Let's be honest ... our woods and fields are all still in recovery mode, and the fungi were pretty darned scarce. But when you get almost 60 people hunting, and looking hard for interesting fungi and NOT just edible fungi, you get a lot of interesting material. Just to get those edibles out of the way ... only two fruit bodies of Craterellus calicornucopioides (new name for that same old local black trumpet) were found, there were scattered patches of yellow feet, a delicious, under-appreciated Craterellus sp., both sp. of those tasty hedgehogs or Hydnum, the bellybuttons and H. repandum, a few Cantharellus formosus, most rather waterlogged, a few candy caps and ZIP! for Boletus. Only two fleshy pored boletes came in ... both Suillus caerulescens. For most of the weekend, the only bolete representative on our tables was Phylloporus arenicola, the gilled bolete, and it kept getting moved onto the Agaric table by various, as of yet uninformed persons!

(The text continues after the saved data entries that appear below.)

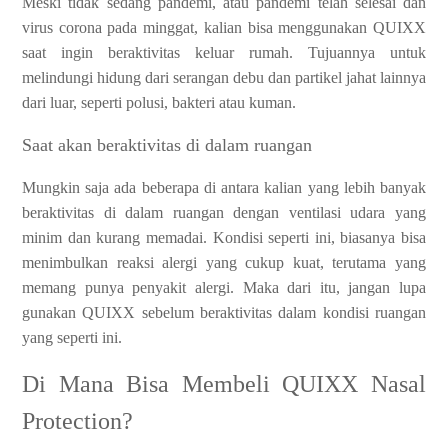
Meski tidak sedang pandemi, atau pandemi telah selesai dan
virus corona pada minggat, kalian bisa menggunakan QUIXX
saat ingin beraktivitas keluar rumah. Tujuannya untuk
melindungi hidung dari serangan debu dan partikel jahat lainnya
dari luar, seperti polusi, bakteri atau kuman.
Saat akan beraktivitas di dalam ruangan
Mungkin saja ada beberapa di antara kalian yang lebih banyak
beraktivitas di dalam ruangan dengan ventilasi udara yang
minim dan kurang memadai. Kondisi seperti ini, biasanya bisa
menimbulkan reaksi alergi yang cukup kuat, terutama yang
memang punya penyakit alergi. Maka dari itu, jangan lupa
gunakan QUIXX sebelum beraktivitas dalam kondisi ruangan
yang seperti ini.
Di Mana Bisa Membeli QUIXX Nasal
Protection?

One of the more astounding finds were some HUGE versions of Galerina marginata, with caps so darned big that we could have easily killed off our entire foray with a mis-IDed meal! These Galerinas contain the same deadly toxins as do Death Caps and Destroying Angels. I have never seen them so big, but Doug, whose group this is, was unimpressed. Guess that I need to get out more.
I am not a truffler, but I am starting to see just why these little subterranean fungi can be so fascinating. Someone found a true Tuber sp., which I IDed as Tuber californicum. This Tuber has a pale peridium and a faint garlicky odor and some way-cool, fat sacs of asci under the scope. Peter Werner made us a gorgeous prep with Congo Red, and it was hard to tear your eyes away from that beautiful and fascinating slide!

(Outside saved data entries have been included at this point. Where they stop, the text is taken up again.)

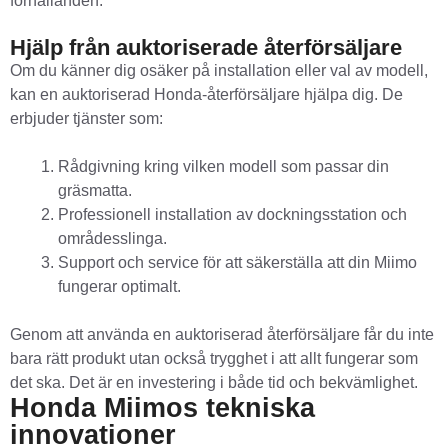
förhållanden.
Hjälp från auktoriserade återförsäljare
Om du känner dig osäker på installation eller val av modell,
kan en auktoriserad Honda-återförsäljare hjälpa dig. De
erbjuder tjänster som:
Rådgivning kring vilken modell som passar din
gräsmatta.
Professionell installation av dockningsstation och
områdesslinga.
Support och service för att säkerställa att din Miimo
fungerar optimalt.
Genom att använda en auktoriserad återförsäljare får du inte
bara rätt produkt utan också trygghet i att allt fungerar som
det ska. Det är en investering i både tid och bekvämlighet.
Honda Miimos tekniska
innovationer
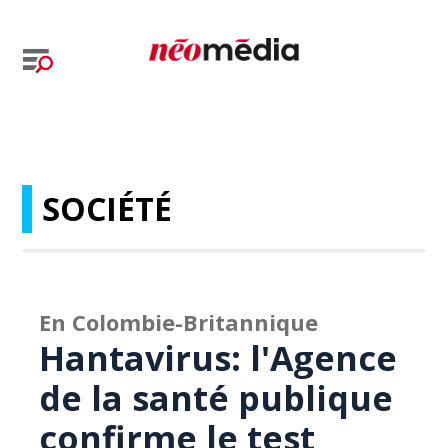
SOCIÉTÉ
En Colombie-Britannique
Hantavirus: l'Agence
de la santé publique
confirme le test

Frankly, our attendees were every bit as interesting as our fungal collections. We had attendees from Ontario Canada, the Midwest (Minnesota and Kansas!) and the Pacific Northwest as well as all over California. Best of all, folks were really there to hands-on learn, and have fun while learning, rather than being focused on merely edible mushrooms and entertainment. One gal asked me about foray etiquette, and whether it was "OK" to even collect edibles! How funny is THAT? Ironically, we all had to obtain those stupid "commercial hunter" permits from JSF before we could collect legally in JSF. I have no problem donating funds to JSF to preserve those trees and land; I do resent being part of a "commercial hunter" database, when the exact opposite is true!

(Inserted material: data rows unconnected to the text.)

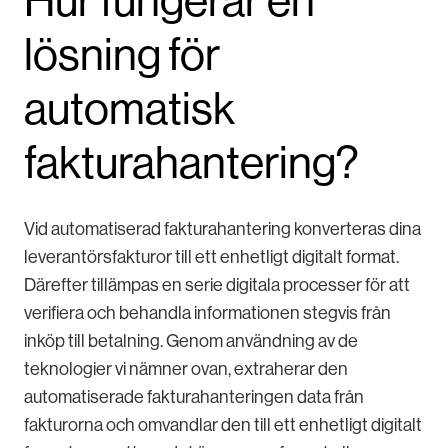
Hur fungerar en
lösning för
automatisk
fakturahantering?
Vid automatiserad fakturahantering konverteras dina
leverantörsfakturor till ett enhetligt digitalt format.
Därefter tillämpas en serie digitala processer för att
verifiera och behandla informationen stegvis från
inköp till betalning. Genom användning av de
teknologier vi nämner ovan, extraherar den
automatiserade fakturahanteringen data från
fakturorna och omvandlar den till ett enhetligt digitalt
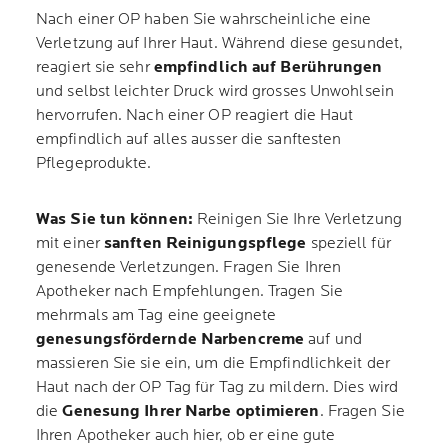
Nach einer OP haben Sie wahrscheinliche eine
Verletzung auf Ihrer Haut. Während diese gesundet,
reagiert sie sehr
empfindlich auf Berührungen
und selbst leichter Druck wird grosses Unwohlsein
hervorrufen. Nach einer OP reagiert die Haut
empfindlich auf alles ausser die sanftesten
Pflegeprodukte.
Was Sie tun können:
Reinigen Sie Ihre Verletzung
mit einer
sanften Reinigungspflege
speziell für
genesende Verletzungen. Fragen Sie Ihren
Apotheker nach Empfehlungen. Tragen Sie
mehrmals am Tag eine geeignete
genesungsfördernde Narbencreme
auf und
massieren Sie sie ein, um die Empfindlichkeit der
Haut nach der OP Tag für Tag zu mildern. Dies wird
die
Genesung Ihrer Narbe optimieren
. Fragen Sie
Ihren Apotheker auch hier, ob er eine gute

As luck would have it, we ran into the actual Jackson Demonstration State Forest manager while standing around Mushroom Corners. She was on her day off, and biking through the forest, and asked us about our time in "her" woods. All very friendly. We will continue to pursue this serendipitous contact in hopes of adding more reason to JSF mushroom policies. Turns out in their current incarnation, they are really not quite sure what to do with the various fungal species lists that some of us have been sending them. Surely we can help raise the bar for fungi to the north of the BA, as well as within it?
You know you are at a mushroom-centric foray when even the cabins are sprouting fungi: Peziza domicillus, large, pale brown cups, growing out of Hugh and Sandi's door frame! Good news for fungal fanatics, not so good news for property managers. We alerted the proper authorities.
AS always, our dear friends Hugh and Sandi showed their collecting group a rollicking good time in the woods. No wonder folks fight to go on their forays. Still, anywhere in the wet and gloriously green forest was a good time, and all I saw this past weekend were happy faces.
Mark your calendars for January 2018, when we do this super-fun and cushy, taxo-centric biannual foray all over again.
AAAAACCCCCCCCFFFFFFF! It's what you want.